Swarmia helps you identify where work slows down by combining code metrics, issue metrics, benchmarks, working agreements, notifications, and day-to-day pull request visibility. The goal is not to inspect individual engineers, but to help teams spot patterns in their workflow and improve together.

### Spot bottlenecks in your metrics

Start by looking at your team’s delivery flow. In [**Code metrics**](https://help.swarmia.com/features/metrics/code-metrics), follow pull request cycle time, batch size, review time, and the number of pull requests in progress. In [**Issue metrics**](https://help.swarmia.com/features/metrics/issue-cycle-time), look at how long issues spend in progress and whether work is waiting, blocked, or split across too many priorities. Use [**benchmarks and comparisons**](https://help.swarmia.com/guides/benchmarks-and-comparisons) as directional guidance to see which parts of the workflow may need attention, but focus first on improving from your own baseline.

### Drill into the underlying work

When you find a bottleneck, drill into the underlying work. Look for pull requests or issues that took much longer than usual, then ask what they have in common. Common causes include too much work in progress, large pull requests, slow or inconsistent reviews, unclear ownership, cross-team dependencies, manual testing or deployment steps, and reactive work taking time away from planned work.

### Set shared expectations with working agreements

Once you understand the pattern, agree on one improvement to try. For example, you might set a working agreement to keep pull requests below a certain batch size, review pull requests within a few working days, limit the number of open pull requests, or reduce issue cycle time by limiting work in progress. Team notifications and daily digests help keep these agreements visible, while personal Slack or Microsoft Teams notifications make sure pull requests do not sit waiting for review, comments, or failed checks.

### Manage day-to-day delivery with the PR inbox

Use the [**PR inbox**](https://help.swarmia.com/features/managing-pull-requests-in-progress-with-the-pull-request-view) to stay on top of day-to-day delivery. It shows what is in progress, what is waiting for review, what is ready to merge, and what may be going stale. Closing or merging old pull requests can also help the team start from a cleaner baseline before focusing on new work.

For many teams, the fastest improvements come from keeping batches smaller, reviewing code sooner, and reducing the amount of parallel work. Smaller pull requests are easier to plan, review, and deploy. Faster reviews reduce waiting time. WIP limits help engineers focus and make it easier to finish work before starting more.

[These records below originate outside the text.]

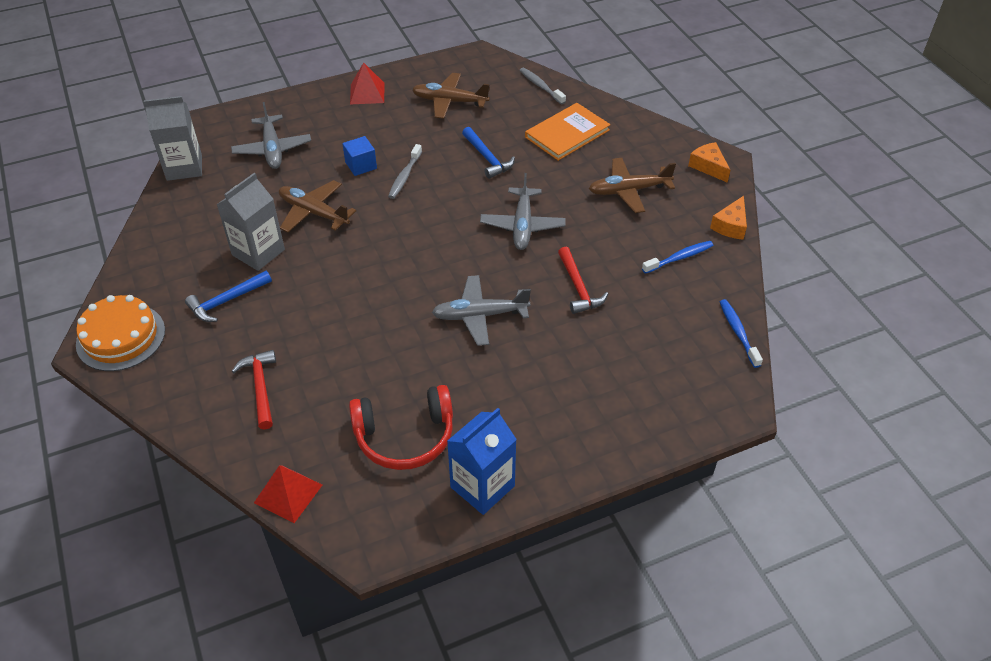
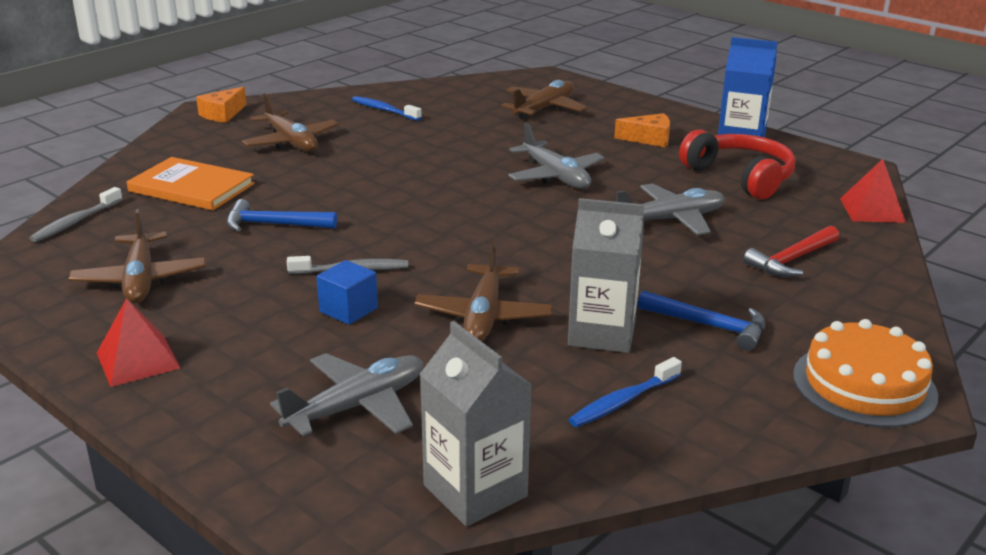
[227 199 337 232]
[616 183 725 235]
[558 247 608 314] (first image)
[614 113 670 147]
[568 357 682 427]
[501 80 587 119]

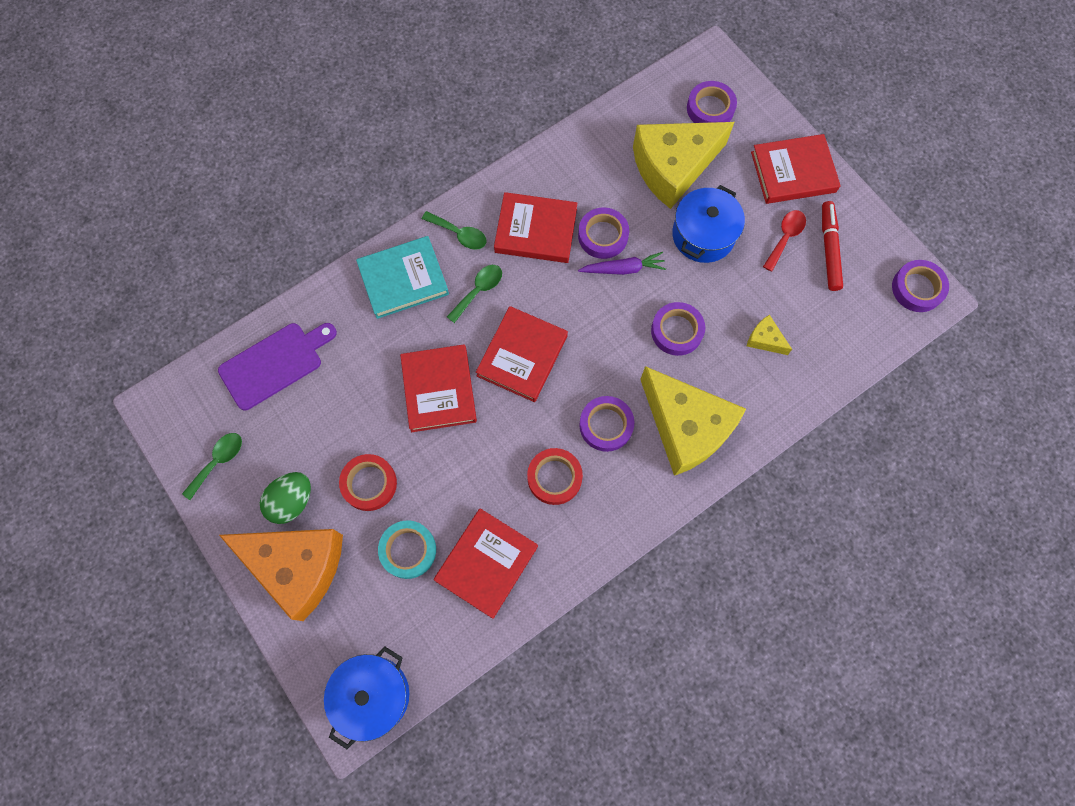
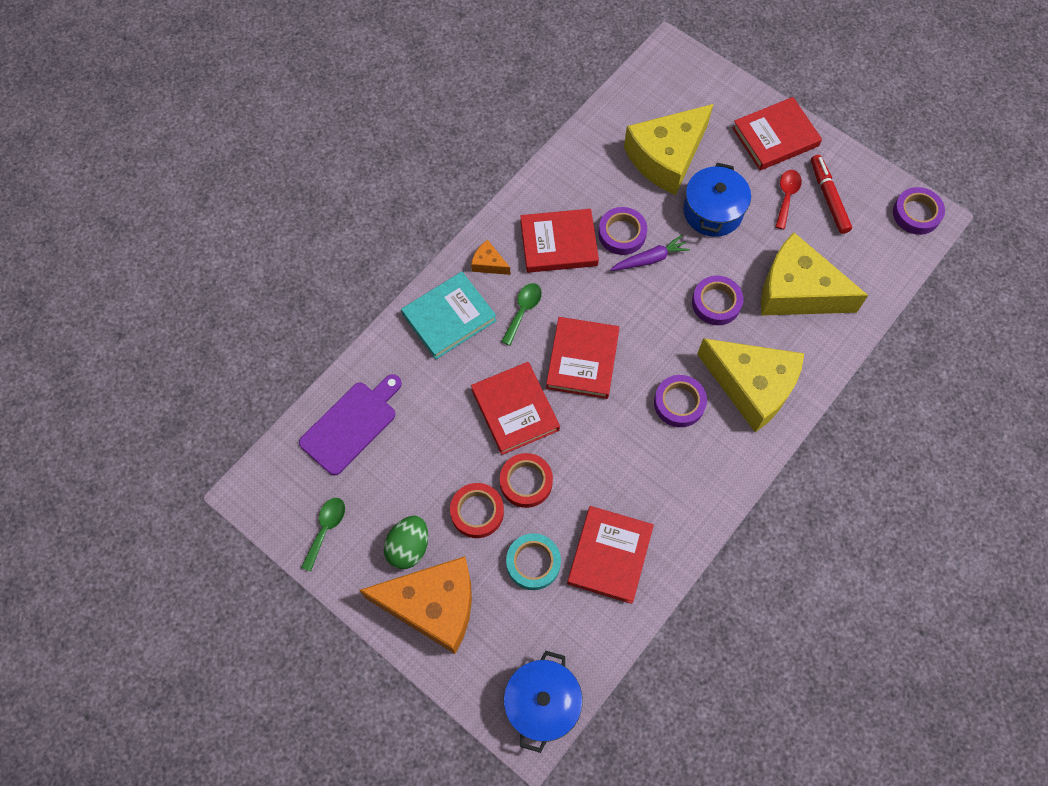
[471 240 510 275]
[500 453 553 508]
[687 81 737 123] (first image)
[761 233 868 316]

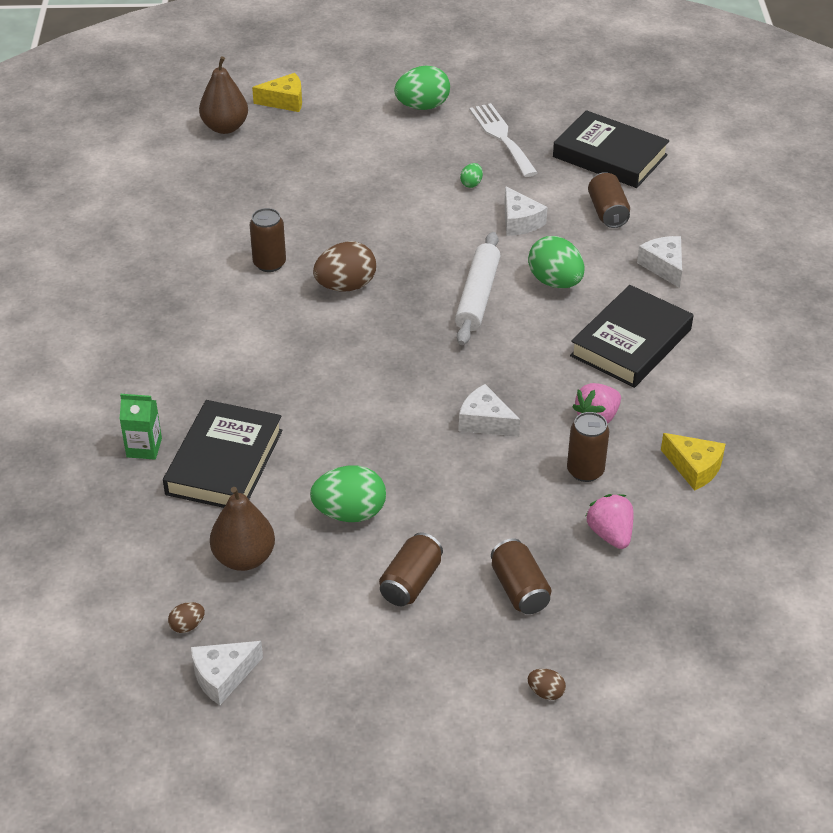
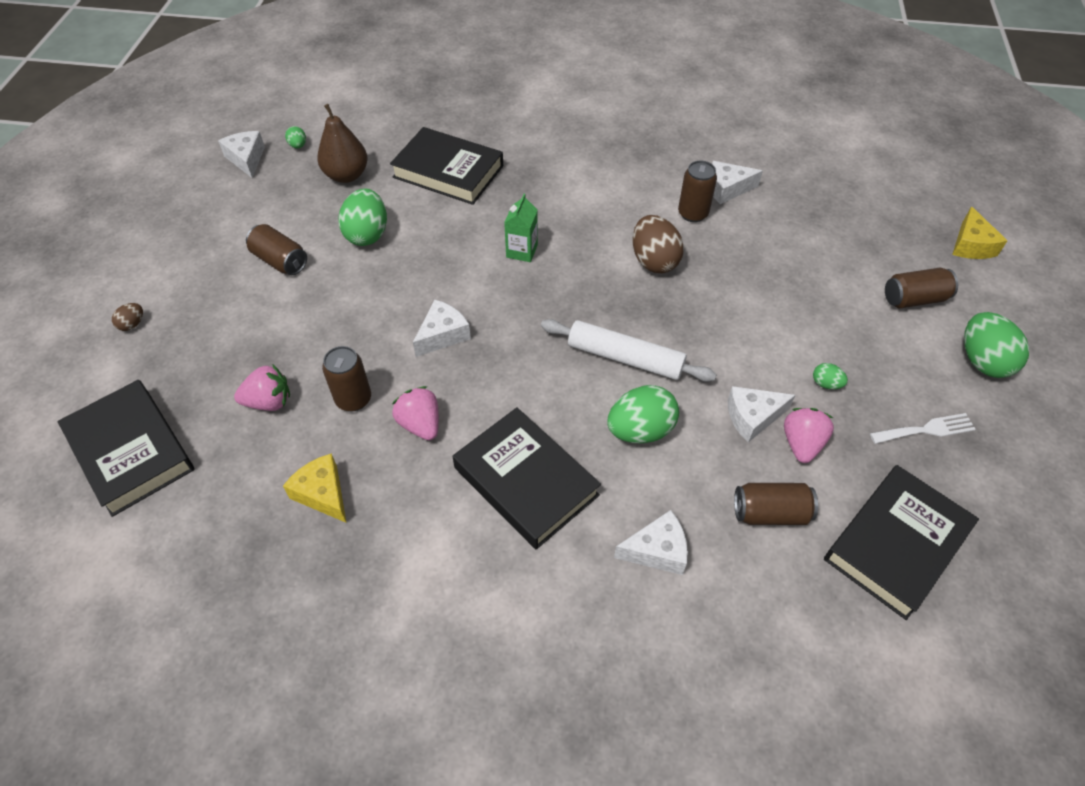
[504 194 538 262]
[285 126 306 149]
[199 56 248 134] (first image)
[870 413 976 444]
[885 268 958 308]
[283 453 346 523]
[58 380 195 517]
[712 161 763 204]
[784 408 834 463]

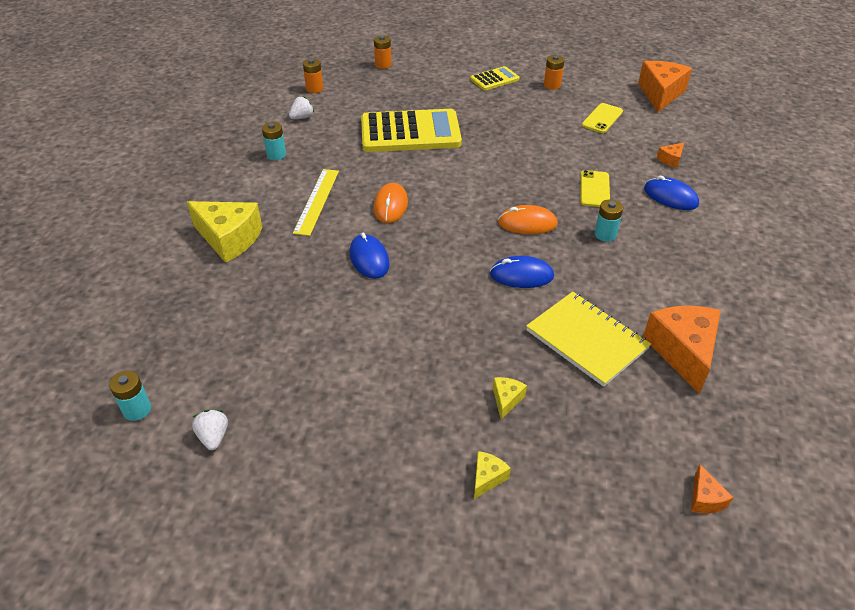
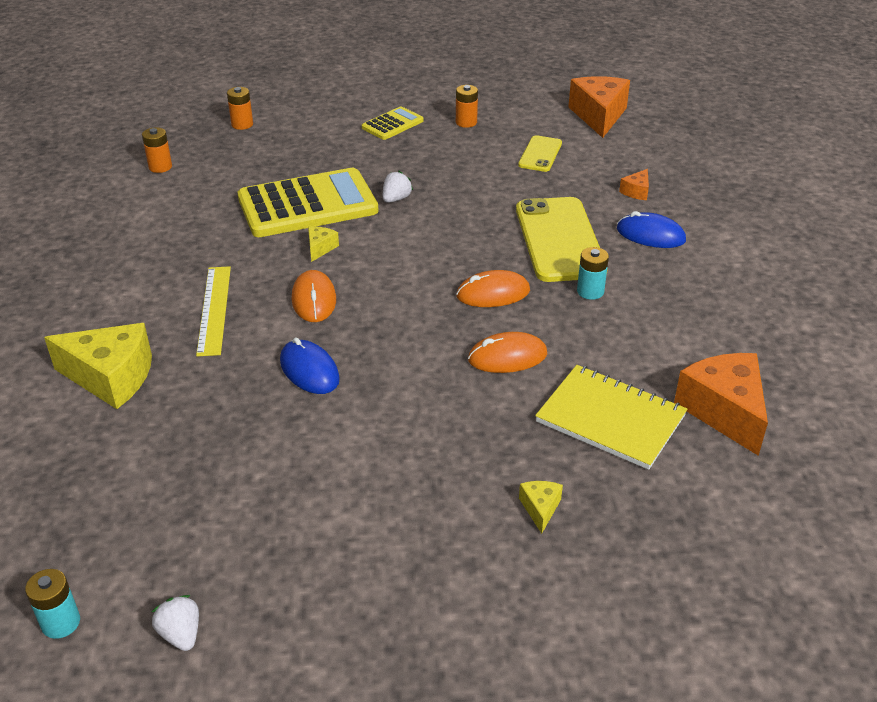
[262 122 286 160] (first image)
[383 171 413 203]
[308 226 339 262]
[468 332 547 373]
[516 197 608 282]
[691 464 734 513] (first image)

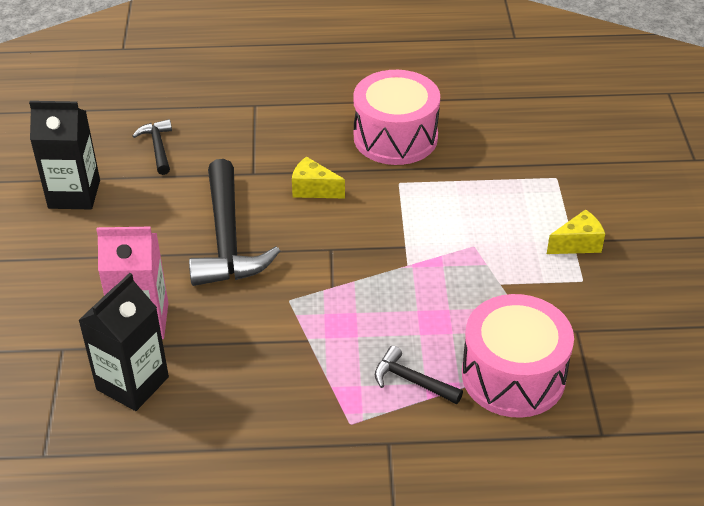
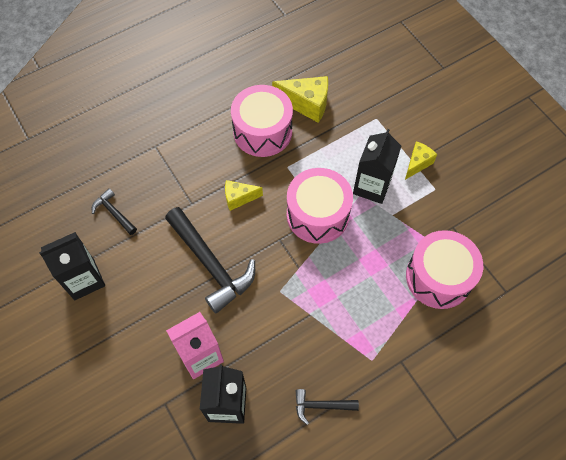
[296 389 359 425]
[272 76 328 123]
[287 168 353 244]
[353 129 401 204]

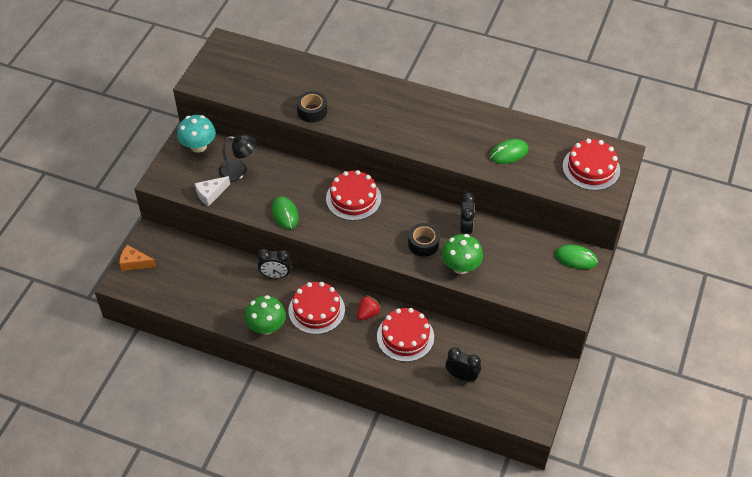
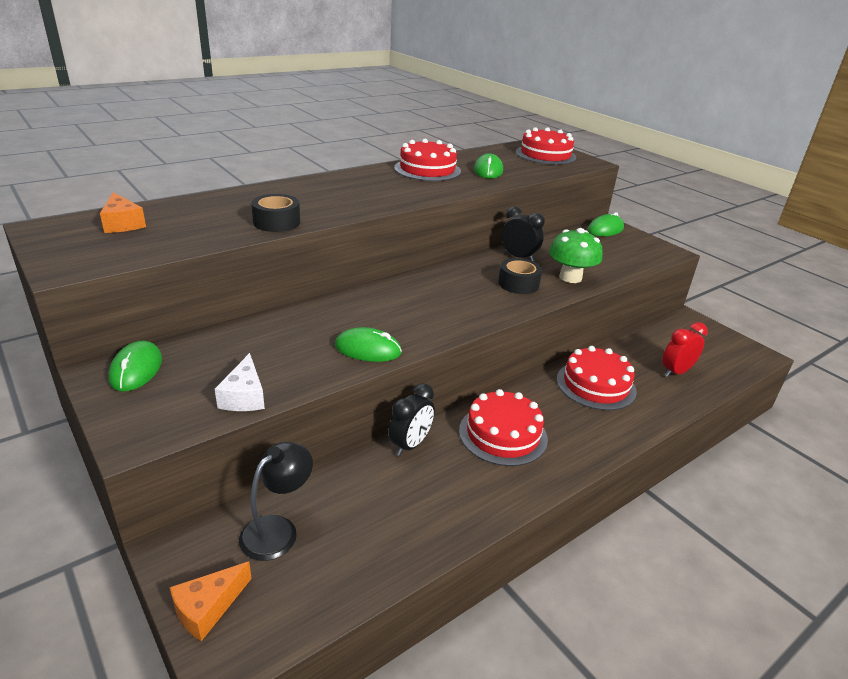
[108 341 162 391]
[239 442 313 561]
[245 295 286 335] (first image)
[394 139 461 181]
[357 295 381 320] (first image)
[662 322 708 377]
[100 192 146 233]

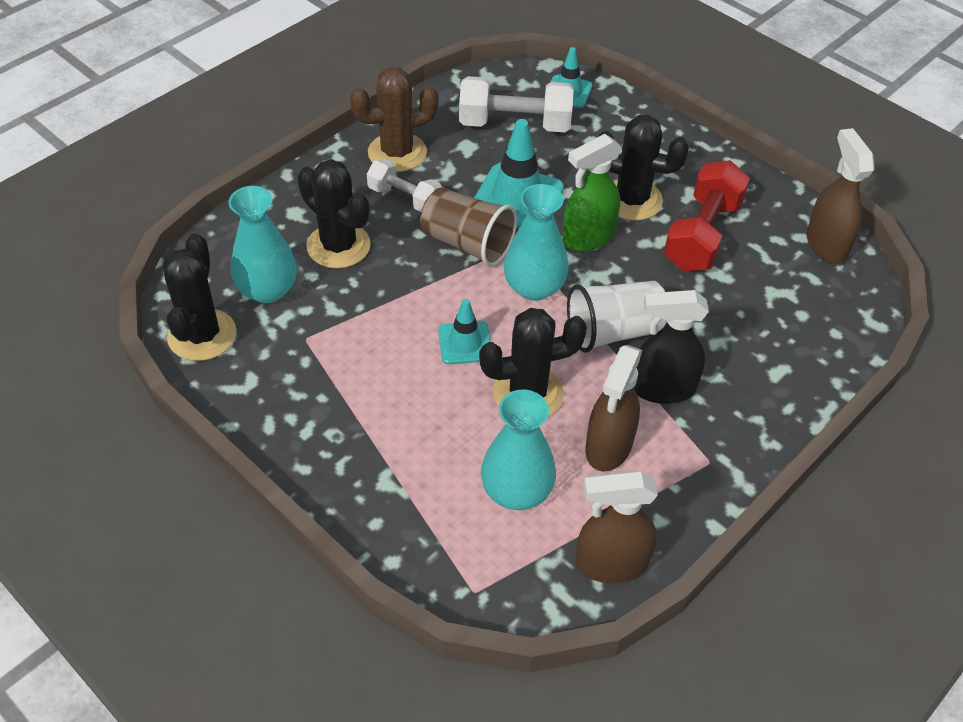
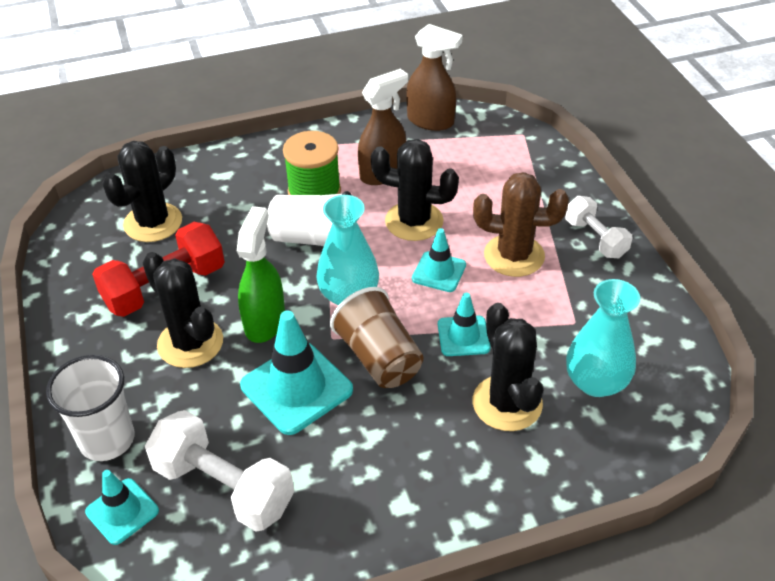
[102 141 182 242]
[473 172 569 277]
[565 196 632 258]
[481 389 556 510] (first image)
[237 206 285 343]
[283 131 341 195]
[807 128 874 263] (first image)
[46 355 135 461]
[438 293 490 356]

### Address broader workflow constraints

If pull request flow looks healthy but delivery is still slow, look at issue cycle time and broader workflow bottlenecks. Long-running issues may point to unclear priorities, large work items, dependencies outside the team, knowledge silos, too many meetings, or manual work and toil. Discuss these patterns in retrospectives and use Swarmia’s data to decide what to improve next.

### Build a habit of continuous improvement

Delivery improvement is an ongoing process. After one bottleneck improves, keep monitoring it so the team does not slide back, then move on to the next constraint. Over time, clear visibility, shared expectations, and regular team discussions help teams deliver in smaller increments, reduce waiting, and ship valuable work more predictably.